Йерсена попривыкла шнырять меж людей, и шла теперь в общем потоке ловко, хоть и не спешила — не хотелось ей. Ее ждала лишь новая работа, от какой сильнее разболятся руки, и отсрочка — пусть и крошечная — ободряла.
Вдруг показалось, что идущий мимо рыцарь ей особенно знаком — она теперь уже запоминала лица, и, порою, имена. В сумраке пасмурного дня все они делались похожими как братья-близнецы, но только этот чем-то зацепил внимание.
Пока она присматривалась, он небрежно мазнул взглядом и пошел уж было дальше, но вдруг задержался, пригляделся. Ей стало неуютно: она хорошо усвоила, что это не к добру. Безликой тенью, до какой нет дела никому, спокойнее.
Но рыцарь оказался перед ней и заступил дорогу. Она попыталась мимо прошмыгнуть — поймал за руку, и Йерсена ойкнула.
— Ну подожди, куда бежишь.
— Мне нужно сделать все, что приказали, — пискнула она и только после этого узнала голос, вскинула глаза и присмотрелась.
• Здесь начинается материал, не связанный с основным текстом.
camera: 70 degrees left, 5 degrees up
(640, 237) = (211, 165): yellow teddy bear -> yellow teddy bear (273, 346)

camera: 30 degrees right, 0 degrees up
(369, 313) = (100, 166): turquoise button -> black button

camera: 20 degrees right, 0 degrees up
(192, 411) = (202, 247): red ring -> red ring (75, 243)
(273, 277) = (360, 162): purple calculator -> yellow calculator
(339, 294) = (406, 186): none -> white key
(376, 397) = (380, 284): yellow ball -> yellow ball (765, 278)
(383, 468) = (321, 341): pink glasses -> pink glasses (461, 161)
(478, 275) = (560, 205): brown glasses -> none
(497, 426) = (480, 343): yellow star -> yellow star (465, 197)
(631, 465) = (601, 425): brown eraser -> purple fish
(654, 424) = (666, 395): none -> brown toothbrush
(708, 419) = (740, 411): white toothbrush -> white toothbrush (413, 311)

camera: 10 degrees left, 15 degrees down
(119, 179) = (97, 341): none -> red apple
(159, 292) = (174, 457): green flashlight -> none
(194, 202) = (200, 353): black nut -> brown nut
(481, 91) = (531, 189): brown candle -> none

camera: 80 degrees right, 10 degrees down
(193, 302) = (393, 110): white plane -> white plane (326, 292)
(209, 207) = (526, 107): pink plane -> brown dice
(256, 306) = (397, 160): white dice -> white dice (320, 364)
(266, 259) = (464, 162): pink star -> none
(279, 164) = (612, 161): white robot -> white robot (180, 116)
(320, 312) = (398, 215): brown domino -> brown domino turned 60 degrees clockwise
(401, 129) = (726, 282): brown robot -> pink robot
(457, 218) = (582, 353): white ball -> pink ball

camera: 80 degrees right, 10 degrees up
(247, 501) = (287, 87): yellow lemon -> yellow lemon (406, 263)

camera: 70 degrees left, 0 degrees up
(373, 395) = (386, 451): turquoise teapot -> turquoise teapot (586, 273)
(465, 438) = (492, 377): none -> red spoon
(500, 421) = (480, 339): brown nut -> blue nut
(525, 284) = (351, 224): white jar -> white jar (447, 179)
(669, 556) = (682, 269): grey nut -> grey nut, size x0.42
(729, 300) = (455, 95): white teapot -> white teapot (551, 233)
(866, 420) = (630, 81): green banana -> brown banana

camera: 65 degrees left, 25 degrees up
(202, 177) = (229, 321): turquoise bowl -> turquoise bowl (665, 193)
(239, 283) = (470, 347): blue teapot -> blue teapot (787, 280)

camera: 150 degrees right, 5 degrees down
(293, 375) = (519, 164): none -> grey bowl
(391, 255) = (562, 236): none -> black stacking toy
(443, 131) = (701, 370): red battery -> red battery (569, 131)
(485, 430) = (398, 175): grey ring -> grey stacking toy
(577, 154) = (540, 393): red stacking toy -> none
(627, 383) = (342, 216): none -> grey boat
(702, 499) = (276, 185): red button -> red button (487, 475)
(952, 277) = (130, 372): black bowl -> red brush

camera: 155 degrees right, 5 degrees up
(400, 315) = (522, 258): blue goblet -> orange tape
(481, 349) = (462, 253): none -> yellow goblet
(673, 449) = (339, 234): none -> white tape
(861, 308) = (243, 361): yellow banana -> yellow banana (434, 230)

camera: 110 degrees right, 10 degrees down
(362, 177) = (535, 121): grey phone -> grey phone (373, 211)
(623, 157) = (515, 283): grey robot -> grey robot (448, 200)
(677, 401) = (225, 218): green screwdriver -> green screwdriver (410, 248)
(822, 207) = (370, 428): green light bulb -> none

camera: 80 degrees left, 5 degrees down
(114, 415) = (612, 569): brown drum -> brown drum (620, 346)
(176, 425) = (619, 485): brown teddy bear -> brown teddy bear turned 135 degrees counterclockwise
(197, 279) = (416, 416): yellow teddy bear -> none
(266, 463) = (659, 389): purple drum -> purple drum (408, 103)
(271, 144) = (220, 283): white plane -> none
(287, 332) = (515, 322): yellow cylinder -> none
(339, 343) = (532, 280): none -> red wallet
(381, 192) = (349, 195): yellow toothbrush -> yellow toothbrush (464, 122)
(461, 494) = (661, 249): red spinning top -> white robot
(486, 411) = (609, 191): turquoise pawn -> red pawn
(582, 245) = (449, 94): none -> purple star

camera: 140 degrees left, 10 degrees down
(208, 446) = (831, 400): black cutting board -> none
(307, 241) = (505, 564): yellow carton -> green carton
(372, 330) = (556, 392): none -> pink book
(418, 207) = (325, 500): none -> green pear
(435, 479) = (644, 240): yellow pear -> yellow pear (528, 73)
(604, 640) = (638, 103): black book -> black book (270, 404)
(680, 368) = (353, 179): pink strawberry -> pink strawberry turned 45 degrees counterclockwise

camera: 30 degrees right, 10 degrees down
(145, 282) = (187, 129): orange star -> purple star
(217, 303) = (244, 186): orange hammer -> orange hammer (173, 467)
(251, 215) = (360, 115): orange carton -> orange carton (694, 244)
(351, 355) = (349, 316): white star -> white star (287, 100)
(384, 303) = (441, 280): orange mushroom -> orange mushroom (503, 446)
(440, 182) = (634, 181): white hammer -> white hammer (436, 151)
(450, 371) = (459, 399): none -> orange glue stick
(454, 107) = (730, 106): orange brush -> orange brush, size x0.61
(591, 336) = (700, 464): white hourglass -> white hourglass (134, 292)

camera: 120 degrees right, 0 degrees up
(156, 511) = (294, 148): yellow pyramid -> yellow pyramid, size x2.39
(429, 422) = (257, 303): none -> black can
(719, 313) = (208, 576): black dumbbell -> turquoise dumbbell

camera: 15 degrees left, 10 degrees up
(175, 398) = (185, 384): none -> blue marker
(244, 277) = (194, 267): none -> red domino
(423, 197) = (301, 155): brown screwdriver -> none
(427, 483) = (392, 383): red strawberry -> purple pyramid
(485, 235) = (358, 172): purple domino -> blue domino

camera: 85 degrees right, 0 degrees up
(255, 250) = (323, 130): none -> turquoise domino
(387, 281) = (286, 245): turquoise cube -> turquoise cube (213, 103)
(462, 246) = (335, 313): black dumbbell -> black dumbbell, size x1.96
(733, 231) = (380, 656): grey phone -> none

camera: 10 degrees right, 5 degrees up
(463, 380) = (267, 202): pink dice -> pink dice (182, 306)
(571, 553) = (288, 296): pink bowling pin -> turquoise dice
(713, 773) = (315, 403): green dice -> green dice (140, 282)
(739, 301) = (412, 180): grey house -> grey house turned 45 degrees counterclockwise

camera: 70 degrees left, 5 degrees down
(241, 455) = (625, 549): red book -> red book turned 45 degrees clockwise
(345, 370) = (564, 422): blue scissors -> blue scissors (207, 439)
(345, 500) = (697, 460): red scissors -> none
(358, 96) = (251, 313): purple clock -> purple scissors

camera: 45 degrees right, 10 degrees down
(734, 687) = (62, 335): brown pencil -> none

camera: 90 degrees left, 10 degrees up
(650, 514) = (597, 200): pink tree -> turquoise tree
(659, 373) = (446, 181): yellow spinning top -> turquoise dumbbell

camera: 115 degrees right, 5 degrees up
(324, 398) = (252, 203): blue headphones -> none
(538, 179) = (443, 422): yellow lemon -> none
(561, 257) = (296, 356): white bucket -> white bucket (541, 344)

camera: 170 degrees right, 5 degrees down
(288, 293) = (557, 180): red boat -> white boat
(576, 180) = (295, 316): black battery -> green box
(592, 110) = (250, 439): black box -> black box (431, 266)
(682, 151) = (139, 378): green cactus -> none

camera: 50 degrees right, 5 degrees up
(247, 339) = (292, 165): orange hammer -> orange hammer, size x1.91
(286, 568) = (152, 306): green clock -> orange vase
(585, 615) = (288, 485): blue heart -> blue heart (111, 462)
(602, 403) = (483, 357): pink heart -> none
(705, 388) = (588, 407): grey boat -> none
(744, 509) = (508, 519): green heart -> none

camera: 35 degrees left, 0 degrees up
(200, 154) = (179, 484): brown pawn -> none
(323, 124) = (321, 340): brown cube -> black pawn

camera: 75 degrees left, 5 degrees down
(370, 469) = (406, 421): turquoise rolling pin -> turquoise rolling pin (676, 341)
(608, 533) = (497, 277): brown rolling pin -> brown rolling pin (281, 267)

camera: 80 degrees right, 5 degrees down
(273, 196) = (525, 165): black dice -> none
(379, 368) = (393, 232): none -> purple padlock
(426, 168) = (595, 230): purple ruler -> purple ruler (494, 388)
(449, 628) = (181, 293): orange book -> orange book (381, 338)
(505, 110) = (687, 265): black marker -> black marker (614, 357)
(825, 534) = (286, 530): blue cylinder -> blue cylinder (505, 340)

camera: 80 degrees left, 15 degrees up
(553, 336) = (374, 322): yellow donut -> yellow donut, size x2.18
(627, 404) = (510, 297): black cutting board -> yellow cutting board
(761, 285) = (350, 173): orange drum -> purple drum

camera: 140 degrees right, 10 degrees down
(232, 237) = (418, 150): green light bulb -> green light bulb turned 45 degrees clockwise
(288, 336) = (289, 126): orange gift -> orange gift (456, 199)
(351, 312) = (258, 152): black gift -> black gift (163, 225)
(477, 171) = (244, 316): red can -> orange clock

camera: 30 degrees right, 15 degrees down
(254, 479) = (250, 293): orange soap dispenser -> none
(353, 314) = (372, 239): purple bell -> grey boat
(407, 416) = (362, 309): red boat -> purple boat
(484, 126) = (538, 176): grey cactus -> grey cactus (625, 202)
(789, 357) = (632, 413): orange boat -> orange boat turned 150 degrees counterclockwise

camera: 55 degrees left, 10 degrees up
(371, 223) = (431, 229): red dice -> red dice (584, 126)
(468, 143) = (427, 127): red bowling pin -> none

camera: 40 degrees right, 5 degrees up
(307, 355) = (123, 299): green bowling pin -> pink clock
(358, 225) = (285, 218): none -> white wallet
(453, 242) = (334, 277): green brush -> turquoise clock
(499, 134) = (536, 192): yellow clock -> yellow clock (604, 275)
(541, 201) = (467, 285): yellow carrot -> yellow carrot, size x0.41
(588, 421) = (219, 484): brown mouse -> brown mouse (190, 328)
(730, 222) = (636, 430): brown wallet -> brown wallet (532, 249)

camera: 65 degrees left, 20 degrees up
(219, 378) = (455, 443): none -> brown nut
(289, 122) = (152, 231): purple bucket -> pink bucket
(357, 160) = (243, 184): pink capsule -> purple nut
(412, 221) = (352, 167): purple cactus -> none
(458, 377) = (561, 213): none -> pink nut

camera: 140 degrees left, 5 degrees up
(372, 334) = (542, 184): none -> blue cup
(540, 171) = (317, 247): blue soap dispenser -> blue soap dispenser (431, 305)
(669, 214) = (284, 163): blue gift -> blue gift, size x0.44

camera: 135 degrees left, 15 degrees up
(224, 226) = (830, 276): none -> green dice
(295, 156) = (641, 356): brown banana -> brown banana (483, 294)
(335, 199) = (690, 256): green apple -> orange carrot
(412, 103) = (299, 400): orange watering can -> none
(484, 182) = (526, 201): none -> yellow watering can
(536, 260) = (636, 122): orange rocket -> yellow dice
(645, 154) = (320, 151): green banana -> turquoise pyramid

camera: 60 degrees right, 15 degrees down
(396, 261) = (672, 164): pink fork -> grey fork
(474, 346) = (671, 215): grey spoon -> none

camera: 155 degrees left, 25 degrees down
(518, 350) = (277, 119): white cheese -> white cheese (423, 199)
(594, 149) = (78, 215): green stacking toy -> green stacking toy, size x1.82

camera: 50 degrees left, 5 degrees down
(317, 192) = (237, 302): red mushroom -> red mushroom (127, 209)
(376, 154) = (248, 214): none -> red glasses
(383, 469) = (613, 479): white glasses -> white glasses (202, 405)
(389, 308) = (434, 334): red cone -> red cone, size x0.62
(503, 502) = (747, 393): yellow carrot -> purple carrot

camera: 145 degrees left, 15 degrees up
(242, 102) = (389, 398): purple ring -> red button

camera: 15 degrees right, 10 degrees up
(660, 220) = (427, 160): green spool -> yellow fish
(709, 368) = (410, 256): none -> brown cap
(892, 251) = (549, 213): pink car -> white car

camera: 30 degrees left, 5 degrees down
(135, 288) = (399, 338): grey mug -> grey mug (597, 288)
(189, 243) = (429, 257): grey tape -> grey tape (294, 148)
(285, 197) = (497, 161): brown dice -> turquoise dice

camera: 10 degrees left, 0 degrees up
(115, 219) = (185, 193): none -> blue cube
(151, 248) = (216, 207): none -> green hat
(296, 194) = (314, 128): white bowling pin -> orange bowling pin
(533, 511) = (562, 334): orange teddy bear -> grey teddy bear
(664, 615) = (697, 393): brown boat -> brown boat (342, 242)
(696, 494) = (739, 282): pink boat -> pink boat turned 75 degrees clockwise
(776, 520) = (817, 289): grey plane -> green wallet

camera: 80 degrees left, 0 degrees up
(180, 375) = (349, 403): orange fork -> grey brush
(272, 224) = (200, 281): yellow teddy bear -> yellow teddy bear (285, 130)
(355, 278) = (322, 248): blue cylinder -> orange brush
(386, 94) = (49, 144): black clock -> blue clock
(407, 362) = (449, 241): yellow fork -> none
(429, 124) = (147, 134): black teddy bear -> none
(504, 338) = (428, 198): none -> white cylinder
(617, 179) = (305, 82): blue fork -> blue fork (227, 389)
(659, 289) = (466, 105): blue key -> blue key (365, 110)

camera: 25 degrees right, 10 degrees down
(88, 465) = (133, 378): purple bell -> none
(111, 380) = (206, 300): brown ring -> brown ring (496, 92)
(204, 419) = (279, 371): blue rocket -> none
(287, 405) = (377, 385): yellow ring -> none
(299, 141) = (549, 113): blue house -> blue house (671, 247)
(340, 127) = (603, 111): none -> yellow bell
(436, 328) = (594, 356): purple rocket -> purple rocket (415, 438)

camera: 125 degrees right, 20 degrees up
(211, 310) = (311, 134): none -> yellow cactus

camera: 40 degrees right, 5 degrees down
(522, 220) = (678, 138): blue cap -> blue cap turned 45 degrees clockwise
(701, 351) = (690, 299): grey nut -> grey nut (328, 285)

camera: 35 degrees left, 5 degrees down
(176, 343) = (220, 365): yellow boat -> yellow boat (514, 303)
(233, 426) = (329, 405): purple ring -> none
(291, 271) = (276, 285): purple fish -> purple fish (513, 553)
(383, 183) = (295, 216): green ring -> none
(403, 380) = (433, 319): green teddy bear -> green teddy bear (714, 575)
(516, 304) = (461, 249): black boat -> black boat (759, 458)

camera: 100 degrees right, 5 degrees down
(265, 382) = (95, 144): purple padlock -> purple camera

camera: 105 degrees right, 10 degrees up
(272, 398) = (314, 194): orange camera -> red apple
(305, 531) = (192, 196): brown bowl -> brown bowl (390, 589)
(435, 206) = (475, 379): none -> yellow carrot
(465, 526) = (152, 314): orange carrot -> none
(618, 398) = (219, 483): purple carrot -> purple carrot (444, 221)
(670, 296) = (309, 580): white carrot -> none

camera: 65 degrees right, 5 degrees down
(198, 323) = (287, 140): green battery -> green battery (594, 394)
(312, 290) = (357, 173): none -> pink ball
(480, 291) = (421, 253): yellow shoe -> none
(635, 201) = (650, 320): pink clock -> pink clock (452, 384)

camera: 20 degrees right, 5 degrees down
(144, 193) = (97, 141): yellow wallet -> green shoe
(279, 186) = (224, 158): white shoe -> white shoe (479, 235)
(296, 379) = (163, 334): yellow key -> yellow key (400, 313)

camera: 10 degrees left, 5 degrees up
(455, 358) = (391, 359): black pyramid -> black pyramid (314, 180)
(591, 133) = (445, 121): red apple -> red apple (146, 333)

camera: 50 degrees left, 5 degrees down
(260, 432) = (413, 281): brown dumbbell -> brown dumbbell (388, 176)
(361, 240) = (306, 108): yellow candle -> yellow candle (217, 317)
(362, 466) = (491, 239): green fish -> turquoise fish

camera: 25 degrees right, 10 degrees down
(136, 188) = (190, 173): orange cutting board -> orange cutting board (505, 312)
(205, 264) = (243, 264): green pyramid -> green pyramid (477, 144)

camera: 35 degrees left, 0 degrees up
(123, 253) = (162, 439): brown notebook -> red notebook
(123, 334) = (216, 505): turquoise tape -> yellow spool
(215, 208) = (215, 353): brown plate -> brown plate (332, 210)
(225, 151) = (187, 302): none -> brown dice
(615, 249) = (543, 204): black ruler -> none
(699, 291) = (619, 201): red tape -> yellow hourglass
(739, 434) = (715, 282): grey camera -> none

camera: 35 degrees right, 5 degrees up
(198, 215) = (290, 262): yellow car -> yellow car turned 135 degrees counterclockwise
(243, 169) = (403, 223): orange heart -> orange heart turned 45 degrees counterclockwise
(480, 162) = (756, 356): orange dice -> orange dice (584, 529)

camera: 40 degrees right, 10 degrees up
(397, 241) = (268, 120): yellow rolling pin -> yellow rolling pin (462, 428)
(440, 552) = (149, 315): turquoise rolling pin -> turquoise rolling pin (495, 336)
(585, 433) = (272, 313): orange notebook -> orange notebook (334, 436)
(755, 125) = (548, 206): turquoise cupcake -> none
Это мосластое лицо как не узнать? Хоть и без бороды теперь, черты ни с кем не спутать — слишком уж приметные; на скулах еле-еле различались метки Духов.
— Скажешь, брат-рыцарь задержал, — небрежно отмахнулся Кармунд. — Подойди к окну поближе, к свету. Тебя отмыли так, что не узнать.
Она позволила поставить себя в смутном сизовато-сером ореоле — никакой не свет, одно название.
— Ну надо же… — он изучал ее задумчиво и пристально, а ей было ужасно неуютно, даже неприятно. Хотелось сжаться, растворившись в пожирающих углы тенях. — И кто бы думал, что под слоем грязи прячется такая милая девчушка.
Он говорил как и тогда, в первую встречу, мягким теплым голосом, какого ей почти не доводилось слышать в этих каменных стенах. Слух с непривычки резало.
— Ну, расскажи, как ты устроилась здесь? Нравится? — рыцарь присел, чтоб оказаться с нею наравне.
Теперь ей ясно было видно, как айну покрыли скулы ледяным узором и как гладко забраны в хвост волосы. В мутном свету глаза казались ярче и прозрачнее. По векам разошлись морщинки. В нос бил горьковатый запах табака.